REQUEST A: According to the Platform Automated Monitoring page, in which release did cBR-8 gain support for Platform Automated Monitoring?
REQUEST B: List the column headings of Table 1 on the Platform Automated Monitoring page.
REQUEST C: Shorten the paragraph of the Platform Automated Monitoring page that begins "PAM is an IOSd-process running" to a single brief sentence, keeping its main facts.

(Beginning of READING TEXT)

Platform Automated Monitoring

Platform Automated Monitoring

Table 1. Feature History

Feature Name

Release Information

Feature Description

Support For Platform Automated Monitoring

Cisco IOS XE Dublin 17.12.1y

With this release, cBR-8 supports Platform Automated Monitoring (PAM), which is a system monitoring tool that is integrated with Cisco IOS XE Software image to monitor the following issues:

  • Process Crashes

  • When StandbySUP cannot bootup

PAM is an IOSd-process running on the Supervisor Card (SUP) to periodically monitor the system’s crash. When an RP/FP/CC crashinfo or corefile is detected, the syslog displays on the active SUP’s IOSd console.

The benefit of PAM is that you can use a script (for example, EEM) to monitor PAM and automatically submit a TAC case and share the core/crashinfo with TAC, when a crash event is detected.

(End of READING TEXT)
(Beginning of DATASET RECORDS)

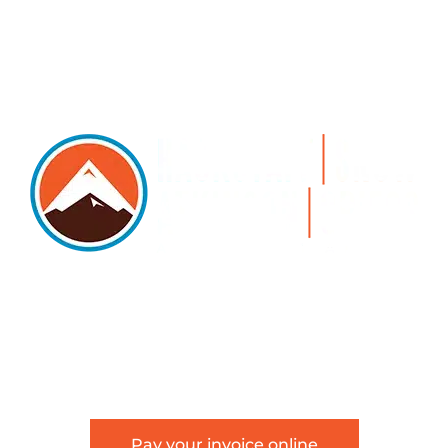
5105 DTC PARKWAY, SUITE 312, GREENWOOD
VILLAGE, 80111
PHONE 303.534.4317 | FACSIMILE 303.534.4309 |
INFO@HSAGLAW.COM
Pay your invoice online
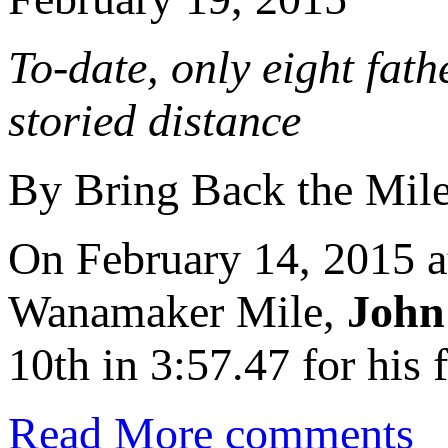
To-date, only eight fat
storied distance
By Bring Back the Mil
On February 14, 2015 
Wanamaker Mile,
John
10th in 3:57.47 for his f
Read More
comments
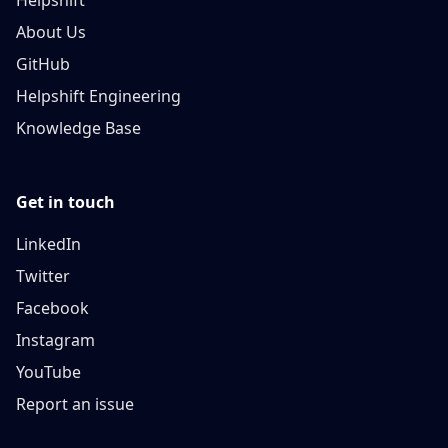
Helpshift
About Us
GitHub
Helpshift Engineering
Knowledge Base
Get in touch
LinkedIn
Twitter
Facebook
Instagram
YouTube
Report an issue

(End of DATASET RECORDS)
(Beginning of DATASET RECORDS)

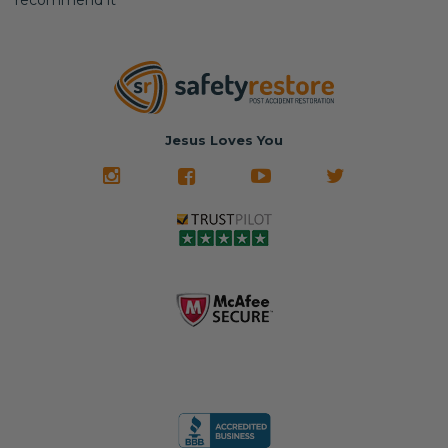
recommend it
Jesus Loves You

(End of DATASET RECORDS)
(Beginning of DATASET RECORDS)

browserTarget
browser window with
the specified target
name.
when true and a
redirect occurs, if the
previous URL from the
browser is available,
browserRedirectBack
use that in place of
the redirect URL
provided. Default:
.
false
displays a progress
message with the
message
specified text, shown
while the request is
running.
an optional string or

(End of DATASET RECORDS)

RESPONSE BOX A: Cisco IOS XE Dublin 17.12.1y

RESPONSE BOX B: Feature Name, Release Information, Feature Description

RESPONSE BOX C: PAM, an IOSd process on the Supervisor Card, periodically checks for system crashes and shows a syslog message on the active SUP's IOSd console when it detects an RP/FP/CC crashinfo or corefile.